Dye-sensitized solar cells combine the robustness of nanocrystalline TiO₂ with molecular dyes or “sensitizers” that absorb broadly across the visible. The surface anchored sensitizer undergoes a photo-induced electron transfer to the TiO₂ acceptor states and is subsequently regenerated by a redox mediator present in the external electrolyte. Efficient light-to-energy conversion requires that the injected electron be transported to the external circuit prior to recombination with the oxidized redox mediator. Despite the importance of this unwanted recombination reaction the mechanism remains elusive. This is due in part to complex kinetics that usually cannot be described with first- or second order kinetic models, but satisfactory fitting instead require sums of exponentials or stretched exponential functions. The non-exponential kinetics are likely due to transport of the injected electron and/or the electron acceptor prior to recombination. Here we report charge recombination studies of charge recombination to a family of oxidized amines that provide compelling evidence for first-order kinetics with abstracted rate constants that show a driving force dependence.
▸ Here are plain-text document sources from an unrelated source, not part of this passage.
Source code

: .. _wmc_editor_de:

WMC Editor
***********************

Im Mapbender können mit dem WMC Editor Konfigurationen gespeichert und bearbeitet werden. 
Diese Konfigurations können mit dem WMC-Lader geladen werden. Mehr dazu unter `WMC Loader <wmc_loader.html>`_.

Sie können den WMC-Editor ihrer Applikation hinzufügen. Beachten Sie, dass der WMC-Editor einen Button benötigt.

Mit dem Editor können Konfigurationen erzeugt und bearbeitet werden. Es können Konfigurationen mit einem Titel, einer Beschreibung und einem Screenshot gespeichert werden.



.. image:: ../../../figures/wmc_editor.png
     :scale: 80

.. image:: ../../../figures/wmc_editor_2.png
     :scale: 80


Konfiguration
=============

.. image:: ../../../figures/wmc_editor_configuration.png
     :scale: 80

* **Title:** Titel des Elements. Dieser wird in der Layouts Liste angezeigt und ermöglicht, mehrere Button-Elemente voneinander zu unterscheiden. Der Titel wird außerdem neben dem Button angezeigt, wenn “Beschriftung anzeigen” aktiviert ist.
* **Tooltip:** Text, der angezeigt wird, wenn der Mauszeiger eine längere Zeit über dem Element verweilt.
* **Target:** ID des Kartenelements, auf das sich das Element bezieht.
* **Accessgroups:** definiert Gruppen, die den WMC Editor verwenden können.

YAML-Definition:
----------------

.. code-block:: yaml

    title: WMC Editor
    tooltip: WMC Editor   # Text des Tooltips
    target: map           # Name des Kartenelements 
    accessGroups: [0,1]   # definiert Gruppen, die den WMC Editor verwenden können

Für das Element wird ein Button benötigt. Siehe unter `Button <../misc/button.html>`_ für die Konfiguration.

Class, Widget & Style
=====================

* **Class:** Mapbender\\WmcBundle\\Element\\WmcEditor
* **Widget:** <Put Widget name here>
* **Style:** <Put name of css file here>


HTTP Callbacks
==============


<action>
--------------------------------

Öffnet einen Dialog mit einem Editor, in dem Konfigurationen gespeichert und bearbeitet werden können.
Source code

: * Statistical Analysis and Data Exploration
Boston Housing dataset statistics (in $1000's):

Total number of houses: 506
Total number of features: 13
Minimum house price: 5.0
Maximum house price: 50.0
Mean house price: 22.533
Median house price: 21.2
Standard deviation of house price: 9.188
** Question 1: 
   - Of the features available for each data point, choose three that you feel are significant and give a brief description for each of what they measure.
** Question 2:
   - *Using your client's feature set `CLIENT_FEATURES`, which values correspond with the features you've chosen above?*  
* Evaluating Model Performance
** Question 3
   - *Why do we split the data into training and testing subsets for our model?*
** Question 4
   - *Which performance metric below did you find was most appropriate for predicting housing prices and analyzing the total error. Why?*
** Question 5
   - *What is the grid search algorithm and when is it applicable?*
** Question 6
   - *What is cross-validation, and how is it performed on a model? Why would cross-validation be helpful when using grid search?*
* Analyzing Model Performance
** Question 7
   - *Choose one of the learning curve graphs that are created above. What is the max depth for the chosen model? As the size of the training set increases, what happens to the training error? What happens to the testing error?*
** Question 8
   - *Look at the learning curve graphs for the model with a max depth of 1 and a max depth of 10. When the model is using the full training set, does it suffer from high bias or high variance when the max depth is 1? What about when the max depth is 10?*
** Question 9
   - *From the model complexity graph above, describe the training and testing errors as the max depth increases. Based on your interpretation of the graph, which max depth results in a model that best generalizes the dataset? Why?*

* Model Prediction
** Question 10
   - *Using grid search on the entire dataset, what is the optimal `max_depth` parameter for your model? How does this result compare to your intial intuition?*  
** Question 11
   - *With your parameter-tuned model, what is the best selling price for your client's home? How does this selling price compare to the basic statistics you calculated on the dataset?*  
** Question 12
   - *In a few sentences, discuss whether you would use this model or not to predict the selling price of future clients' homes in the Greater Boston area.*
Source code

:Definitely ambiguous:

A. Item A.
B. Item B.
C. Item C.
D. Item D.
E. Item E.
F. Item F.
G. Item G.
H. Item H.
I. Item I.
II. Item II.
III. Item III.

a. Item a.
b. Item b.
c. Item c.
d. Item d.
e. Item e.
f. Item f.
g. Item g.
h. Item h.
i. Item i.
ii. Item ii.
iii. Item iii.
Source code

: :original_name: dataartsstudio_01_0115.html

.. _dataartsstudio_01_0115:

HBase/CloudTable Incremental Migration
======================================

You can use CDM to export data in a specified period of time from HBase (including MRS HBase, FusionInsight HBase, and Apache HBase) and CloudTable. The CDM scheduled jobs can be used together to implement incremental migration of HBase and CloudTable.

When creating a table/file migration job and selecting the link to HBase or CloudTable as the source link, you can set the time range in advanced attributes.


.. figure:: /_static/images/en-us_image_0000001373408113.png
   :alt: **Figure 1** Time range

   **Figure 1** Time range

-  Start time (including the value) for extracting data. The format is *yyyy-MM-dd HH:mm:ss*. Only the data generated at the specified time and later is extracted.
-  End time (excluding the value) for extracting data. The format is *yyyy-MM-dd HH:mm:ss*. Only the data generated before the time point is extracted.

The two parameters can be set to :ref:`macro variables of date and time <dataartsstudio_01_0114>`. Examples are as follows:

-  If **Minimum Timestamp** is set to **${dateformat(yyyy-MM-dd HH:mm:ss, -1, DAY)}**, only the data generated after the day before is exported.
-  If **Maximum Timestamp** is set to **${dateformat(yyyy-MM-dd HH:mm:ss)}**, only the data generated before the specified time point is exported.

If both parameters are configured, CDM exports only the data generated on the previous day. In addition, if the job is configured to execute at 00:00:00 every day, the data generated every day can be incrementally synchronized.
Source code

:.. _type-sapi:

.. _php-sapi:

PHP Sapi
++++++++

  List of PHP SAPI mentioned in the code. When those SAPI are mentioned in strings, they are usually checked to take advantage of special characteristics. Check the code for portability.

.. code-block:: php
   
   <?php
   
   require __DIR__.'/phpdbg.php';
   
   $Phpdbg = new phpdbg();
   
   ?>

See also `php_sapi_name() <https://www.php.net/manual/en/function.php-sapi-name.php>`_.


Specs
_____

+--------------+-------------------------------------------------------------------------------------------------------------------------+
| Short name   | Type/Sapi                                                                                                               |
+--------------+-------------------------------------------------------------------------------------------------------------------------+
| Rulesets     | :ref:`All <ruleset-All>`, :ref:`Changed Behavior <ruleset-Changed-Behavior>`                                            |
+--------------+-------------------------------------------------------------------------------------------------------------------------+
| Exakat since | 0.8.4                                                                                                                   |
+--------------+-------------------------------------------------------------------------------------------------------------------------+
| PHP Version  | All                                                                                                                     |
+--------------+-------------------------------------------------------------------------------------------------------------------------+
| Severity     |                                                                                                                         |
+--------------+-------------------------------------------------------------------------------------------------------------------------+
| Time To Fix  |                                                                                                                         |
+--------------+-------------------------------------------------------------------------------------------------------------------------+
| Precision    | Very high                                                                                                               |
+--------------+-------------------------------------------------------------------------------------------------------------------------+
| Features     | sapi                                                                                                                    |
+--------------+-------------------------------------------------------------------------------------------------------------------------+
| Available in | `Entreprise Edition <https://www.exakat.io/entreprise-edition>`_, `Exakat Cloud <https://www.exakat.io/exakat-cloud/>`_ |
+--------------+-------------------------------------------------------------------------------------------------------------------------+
The recombination reaction between nanocrystalline anatase TiO₂ and a series of symmetrically substituted triphenylamine (TPA) redox mediators that possessed electron donating or withdrawing groups at the para-position of the phenyl rings was quantified on nanosecond and longer time scales. The groups utilized afforded an ~0.5 V change in TPA^+/0 reduction potential. The nanocrystalline TiO₂ thin films were sensitized by a ruthenium polypyridyl complex bearing either a carboxylic or a phosphonic acid functional group for surface anchoring. Pulsed light excitation of the film resulted in excited-state injection to yield TiO₂(e^-)|S⁺. Sensitizer regeneration and the subsequent charge recombination reaction TiO₂(e^-) + TPA⁺ → TiO₂ + TPA were then monitored spectroscopically. Concentration dependent data revealed that recombination could be described by a distribution of first-order rate constants that became strictly first-order when the driving force was larger. The reaction rate increased with more positive TPA^+/0 reduction potentials, consistent with electron transfer in the Marcus normal region. The recombination reaction was monitored as a function of temperature, and an Arrhenius analysis provided activation energies. Interestingly, the same activation barrier was abstracted for all the TPA derivatives, suggesting that a common rate limiting step exists for all these reactions. A model for recombination consistent with both the thermodynamics and activational parameters will be presented.